One can easily get lost in the “greatest hits” and not see that the clothes and attitude were more direct, more pared back than usual for Anderson. He did something of the same in his recent men’s shows for both JW and Loewe. The ideas and shapes were quite distilled — and more powerful and sexy for it. (You may remember, or not, that at the Loewe men’s show last June he showed shoes and garments sprouting real grass, and coats embellished with iPads.)
Anderson wasn’t being lazy, as some probably concluded about this latest JW show. He was considering the field and lowering the tempo as others were raising it.
Simone Rocha took the theme for her collection from Lughnasa, the Celtic harvest festival. Although raffia is commonly associated with warmer climates, she nonetheless used it to plump up the volume of delicate beaded dresses in black and blush-pink tulle, with hanks of the fiber trapped between two layers of tulle. People in rural societies have used dried grasses for household purposes — to stuff mattresses, make brooms and chair seats. So the raffia has symbolic meaning. It evokes home. And it was just strange and wonderful to look at, like someone was rolling around in a hay loft. (For stores, the raffia will be replaced with wadded tulle, though a client has already asked to buy one of the runway dresses.)
But all of the materials in Rocha’s collection were interesting — black Linton tweed shot with lurex for a kilt with raw edges; black boiled wool for an austere-looking coat with black nylon sleeves shaped like those of a bomber jacket; crushed gold cloque for puffed-sleeve dresses; thick black cord for a men’s loosely knotted macrame sweater. Rocha is in her second season of doing menswear, and it allows her to give the textures of feminine clothes to men (lace, cloque) but, more, it brings more realism (tailoring, structure, workwear) to her aesthetic.
Of all the new talent in London, the most promising to me are Stokey-Daley and Carzana. A winner of the LVMH Prize, Stokey-Daley has done about five collections, and you can tell from his sense of proportion and choice of fabrics that he has a lot of confidence. I suspect that being an actor, and being around actors, has helped him understand gestures, artifice, emotion. That he sees in his mind’s eye an actual person before he designs. At the same time, he has a solid sense of form. A long, fitted white cotton shirt dress with a sweeping skirt and a sheer black V-neck dress pulled tightly over it and beaded at the hem was gorgeous.
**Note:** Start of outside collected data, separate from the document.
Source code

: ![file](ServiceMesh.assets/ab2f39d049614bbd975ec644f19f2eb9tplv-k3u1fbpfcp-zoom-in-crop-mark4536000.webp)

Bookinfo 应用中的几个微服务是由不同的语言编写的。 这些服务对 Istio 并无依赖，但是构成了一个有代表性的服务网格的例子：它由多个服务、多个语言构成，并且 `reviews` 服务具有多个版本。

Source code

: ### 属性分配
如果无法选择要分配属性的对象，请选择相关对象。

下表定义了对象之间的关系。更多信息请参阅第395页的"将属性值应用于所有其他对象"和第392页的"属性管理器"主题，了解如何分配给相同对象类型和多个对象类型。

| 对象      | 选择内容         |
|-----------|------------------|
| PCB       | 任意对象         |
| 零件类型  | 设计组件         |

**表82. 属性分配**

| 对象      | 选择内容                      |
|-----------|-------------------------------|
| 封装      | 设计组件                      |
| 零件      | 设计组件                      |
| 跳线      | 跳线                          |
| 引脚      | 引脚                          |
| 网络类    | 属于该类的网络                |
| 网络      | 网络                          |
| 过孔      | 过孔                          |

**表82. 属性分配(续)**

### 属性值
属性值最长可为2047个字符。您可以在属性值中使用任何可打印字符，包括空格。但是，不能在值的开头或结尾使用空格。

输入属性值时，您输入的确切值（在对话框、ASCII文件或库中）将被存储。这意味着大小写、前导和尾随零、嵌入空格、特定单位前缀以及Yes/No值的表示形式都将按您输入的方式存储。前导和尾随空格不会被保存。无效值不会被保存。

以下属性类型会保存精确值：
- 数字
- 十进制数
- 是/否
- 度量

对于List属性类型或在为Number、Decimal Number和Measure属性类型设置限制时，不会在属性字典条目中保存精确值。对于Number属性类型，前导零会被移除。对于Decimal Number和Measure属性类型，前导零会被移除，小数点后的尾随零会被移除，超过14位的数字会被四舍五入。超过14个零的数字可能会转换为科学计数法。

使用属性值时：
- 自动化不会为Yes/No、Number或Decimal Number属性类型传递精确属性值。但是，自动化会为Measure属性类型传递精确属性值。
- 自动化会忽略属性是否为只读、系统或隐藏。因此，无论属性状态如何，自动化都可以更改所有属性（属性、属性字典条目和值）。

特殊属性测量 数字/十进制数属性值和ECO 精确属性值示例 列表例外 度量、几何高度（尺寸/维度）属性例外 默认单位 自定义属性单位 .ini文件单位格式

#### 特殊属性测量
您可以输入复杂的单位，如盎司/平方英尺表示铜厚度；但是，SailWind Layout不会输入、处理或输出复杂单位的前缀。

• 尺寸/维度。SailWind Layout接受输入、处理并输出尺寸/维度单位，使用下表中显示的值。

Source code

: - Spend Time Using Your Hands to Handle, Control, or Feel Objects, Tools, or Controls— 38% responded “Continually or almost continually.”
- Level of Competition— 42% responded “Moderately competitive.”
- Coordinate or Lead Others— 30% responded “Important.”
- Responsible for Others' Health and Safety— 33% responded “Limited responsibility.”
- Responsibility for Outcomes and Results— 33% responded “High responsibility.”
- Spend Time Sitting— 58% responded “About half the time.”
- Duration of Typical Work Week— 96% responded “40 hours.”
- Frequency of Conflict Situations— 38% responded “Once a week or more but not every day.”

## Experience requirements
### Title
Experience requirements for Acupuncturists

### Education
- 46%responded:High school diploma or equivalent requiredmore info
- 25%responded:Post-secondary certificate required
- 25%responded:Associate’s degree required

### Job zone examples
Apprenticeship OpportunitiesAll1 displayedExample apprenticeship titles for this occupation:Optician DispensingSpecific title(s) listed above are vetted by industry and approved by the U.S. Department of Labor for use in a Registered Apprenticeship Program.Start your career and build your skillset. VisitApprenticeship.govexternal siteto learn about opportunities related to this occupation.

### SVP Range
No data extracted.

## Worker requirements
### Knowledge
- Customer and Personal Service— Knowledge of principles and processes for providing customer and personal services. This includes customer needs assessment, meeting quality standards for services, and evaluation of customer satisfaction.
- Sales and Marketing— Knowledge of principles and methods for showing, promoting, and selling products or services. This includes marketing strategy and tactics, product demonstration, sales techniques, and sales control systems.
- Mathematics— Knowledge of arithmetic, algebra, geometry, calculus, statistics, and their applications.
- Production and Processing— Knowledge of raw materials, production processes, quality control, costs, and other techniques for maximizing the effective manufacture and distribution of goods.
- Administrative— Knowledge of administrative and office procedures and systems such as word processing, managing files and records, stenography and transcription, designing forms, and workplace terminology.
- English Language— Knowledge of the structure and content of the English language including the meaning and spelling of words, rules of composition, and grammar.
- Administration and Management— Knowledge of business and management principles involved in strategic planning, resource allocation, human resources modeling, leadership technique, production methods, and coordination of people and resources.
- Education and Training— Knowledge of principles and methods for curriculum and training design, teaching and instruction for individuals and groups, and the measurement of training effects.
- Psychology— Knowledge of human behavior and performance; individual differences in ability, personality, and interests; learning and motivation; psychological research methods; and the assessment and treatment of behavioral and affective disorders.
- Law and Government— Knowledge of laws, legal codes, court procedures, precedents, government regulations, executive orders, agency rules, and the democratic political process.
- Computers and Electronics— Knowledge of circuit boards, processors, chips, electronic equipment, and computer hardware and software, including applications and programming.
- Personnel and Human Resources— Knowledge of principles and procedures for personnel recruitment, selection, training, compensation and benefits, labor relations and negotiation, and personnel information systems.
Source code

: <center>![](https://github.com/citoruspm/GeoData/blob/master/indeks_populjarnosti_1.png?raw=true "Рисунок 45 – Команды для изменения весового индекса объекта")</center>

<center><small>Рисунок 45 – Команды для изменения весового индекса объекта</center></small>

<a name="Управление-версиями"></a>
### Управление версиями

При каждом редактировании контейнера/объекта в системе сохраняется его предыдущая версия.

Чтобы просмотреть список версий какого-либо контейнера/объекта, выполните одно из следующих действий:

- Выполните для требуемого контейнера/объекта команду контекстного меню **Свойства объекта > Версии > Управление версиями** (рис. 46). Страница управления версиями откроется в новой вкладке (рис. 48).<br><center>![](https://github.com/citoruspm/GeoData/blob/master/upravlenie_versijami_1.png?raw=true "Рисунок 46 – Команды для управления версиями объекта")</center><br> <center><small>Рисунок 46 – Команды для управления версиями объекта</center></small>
Carzana’s approach is more modest and certainly original. Calling his collection of 15 looks “Queer Symphony,” Carzana used vegetable dyes to achieve the extraordinarily rich colors for garments that were often in shreds, as if the models were castaways or lost boys. Three of the looks had a wired shape covered in gauzy fabric attached to the back. It suggested a shadow or, perhaps, an angel. Other pieces were cut and tailored from Welsh blankets. Carzana may or may not be interested in “building a brand,” in that banal phrase. But he seems to be someone with great sensitivity. This is Britain, too.